Across
- 6. the linking of patient name, health record number, document type, and other identifying information to the scanned document.
- 8. when the patient has two or more health record numbers issued under their name.
- 11. fixed rules that must be followed.
- 12. type of analysis to review the health record to determine if there are any missing reports, forms, or signatures.
- 15. when a patient has more than one health record number at different locations in an enterprise.
- 16. chronological set of computerized records that provides evidence of information system activity used to determine security violations.
- 17. basic information about the patient such as their name, address, date of birth, and insurance information.
- 18. digital record of an individual's health-related information that conforms to nationally recognized interoperability standards.
- 19. the permanent record of all patients treated at a healthcare facility.

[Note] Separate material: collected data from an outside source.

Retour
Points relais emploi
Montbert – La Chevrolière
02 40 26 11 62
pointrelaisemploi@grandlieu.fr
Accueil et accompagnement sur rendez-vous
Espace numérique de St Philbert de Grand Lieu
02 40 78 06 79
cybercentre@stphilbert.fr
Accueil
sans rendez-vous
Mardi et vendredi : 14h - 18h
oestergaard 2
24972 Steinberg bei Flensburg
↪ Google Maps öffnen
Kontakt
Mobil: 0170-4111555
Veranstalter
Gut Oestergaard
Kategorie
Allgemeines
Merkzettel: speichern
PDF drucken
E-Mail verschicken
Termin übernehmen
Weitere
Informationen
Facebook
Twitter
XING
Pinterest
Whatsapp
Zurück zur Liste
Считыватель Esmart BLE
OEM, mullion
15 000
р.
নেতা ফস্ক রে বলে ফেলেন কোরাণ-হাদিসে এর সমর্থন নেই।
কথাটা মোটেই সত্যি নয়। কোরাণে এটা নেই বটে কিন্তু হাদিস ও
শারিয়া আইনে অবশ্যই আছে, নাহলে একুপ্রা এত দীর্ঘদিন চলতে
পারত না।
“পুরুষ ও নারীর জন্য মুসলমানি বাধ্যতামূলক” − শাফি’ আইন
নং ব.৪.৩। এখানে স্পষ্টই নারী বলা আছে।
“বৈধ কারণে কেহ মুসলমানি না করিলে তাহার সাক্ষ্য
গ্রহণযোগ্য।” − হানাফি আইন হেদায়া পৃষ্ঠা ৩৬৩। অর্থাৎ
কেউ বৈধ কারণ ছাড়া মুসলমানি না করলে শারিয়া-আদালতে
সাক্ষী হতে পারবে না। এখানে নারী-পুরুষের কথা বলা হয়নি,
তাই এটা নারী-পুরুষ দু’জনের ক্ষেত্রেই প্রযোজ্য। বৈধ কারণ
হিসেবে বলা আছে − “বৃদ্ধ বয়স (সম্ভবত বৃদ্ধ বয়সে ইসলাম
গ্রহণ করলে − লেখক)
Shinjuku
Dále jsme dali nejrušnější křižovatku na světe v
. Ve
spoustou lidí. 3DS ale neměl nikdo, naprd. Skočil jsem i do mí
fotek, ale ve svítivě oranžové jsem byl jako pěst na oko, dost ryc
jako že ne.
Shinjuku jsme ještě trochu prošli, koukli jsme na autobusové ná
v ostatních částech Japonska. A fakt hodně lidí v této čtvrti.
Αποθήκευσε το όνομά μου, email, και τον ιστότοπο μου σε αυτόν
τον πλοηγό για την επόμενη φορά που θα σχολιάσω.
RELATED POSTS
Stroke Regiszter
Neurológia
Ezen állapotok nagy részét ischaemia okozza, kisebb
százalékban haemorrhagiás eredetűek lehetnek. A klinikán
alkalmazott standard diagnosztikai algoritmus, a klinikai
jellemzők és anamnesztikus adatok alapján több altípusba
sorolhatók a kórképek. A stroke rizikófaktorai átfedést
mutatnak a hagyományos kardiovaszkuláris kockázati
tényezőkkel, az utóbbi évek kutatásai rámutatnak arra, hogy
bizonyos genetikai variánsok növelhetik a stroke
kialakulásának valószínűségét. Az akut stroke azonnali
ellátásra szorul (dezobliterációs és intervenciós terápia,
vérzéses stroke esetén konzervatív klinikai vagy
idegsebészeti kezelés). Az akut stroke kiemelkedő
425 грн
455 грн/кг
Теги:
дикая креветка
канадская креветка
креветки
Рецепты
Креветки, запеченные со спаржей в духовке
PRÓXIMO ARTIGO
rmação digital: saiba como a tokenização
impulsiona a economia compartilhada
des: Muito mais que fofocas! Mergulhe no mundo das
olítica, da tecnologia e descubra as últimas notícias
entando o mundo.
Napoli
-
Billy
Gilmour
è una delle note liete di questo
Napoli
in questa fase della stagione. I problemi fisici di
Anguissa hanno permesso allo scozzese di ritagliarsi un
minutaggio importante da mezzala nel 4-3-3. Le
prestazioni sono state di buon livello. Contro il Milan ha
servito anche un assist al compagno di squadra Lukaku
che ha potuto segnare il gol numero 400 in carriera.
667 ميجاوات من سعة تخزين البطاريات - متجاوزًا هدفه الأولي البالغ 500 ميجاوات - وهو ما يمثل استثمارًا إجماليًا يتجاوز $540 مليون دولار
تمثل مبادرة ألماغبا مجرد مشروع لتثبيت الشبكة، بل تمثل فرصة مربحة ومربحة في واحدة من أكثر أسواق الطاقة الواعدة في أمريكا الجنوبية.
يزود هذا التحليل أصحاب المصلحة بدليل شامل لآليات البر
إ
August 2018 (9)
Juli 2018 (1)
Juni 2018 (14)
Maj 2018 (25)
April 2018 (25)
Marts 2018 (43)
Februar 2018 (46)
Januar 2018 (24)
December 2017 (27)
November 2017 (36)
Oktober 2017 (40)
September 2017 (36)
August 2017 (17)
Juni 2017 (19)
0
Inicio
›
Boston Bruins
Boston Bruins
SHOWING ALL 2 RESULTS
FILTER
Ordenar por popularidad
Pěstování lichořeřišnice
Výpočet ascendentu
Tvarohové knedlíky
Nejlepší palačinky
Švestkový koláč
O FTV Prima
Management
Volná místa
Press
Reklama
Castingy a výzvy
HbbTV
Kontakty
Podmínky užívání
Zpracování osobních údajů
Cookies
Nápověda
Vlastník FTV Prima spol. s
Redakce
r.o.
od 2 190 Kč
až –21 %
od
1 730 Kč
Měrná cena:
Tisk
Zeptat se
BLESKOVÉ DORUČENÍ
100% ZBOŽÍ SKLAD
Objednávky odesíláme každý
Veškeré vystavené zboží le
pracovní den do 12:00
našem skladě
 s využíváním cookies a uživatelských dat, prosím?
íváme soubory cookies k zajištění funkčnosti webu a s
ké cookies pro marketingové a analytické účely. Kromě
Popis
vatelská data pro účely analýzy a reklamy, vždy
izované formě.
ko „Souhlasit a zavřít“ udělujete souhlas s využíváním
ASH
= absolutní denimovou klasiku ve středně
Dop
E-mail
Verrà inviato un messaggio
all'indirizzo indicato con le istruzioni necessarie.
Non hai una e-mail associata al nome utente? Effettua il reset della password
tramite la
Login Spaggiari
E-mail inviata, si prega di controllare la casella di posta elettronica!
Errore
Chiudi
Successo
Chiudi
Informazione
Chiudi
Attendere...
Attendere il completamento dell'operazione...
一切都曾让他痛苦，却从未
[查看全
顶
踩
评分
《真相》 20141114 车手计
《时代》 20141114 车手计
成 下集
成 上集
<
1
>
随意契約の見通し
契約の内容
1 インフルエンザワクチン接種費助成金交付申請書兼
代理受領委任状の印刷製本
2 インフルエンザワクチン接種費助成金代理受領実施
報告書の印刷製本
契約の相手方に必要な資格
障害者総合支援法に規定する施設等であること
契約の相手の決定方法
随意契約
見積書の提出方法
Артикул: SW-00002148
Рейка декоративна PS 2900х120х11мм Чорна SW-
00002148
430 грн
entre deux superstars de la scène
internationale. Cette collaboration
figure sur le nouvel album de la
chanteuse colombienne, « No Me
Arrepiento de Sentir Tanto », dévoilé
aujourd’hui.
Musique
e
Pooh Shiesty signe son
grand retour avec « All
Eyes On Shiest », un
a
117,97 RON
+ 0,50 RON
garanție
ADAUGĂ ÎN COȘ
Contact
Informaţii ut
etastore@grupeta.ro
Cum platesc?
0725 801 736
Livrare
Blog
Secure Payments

- 20. analysis performed in an ongoing manner while the patient is still in the healthcare facility.
Down
- 1. provides general direction about the design of the form.
- 2. ensure that all health records have been received.
- 3. a clarification made to healthcare documentation after the original document has been signed.
- 4. analysis performed after the patient has been discharged from the facility.
- 5. the unstructured narrative data that is the result of a person typing data into an information system.
- 7. type of analysis that monitors the quality of the documentation.
- 9. the process of deciphering and typing medical dictation.
- 10. where a patient is erroneously assigned another person's health record number.
- 13. additional information provided in the health record
- 14. the most important uses of the health record for ________ is the documentation of the care provided.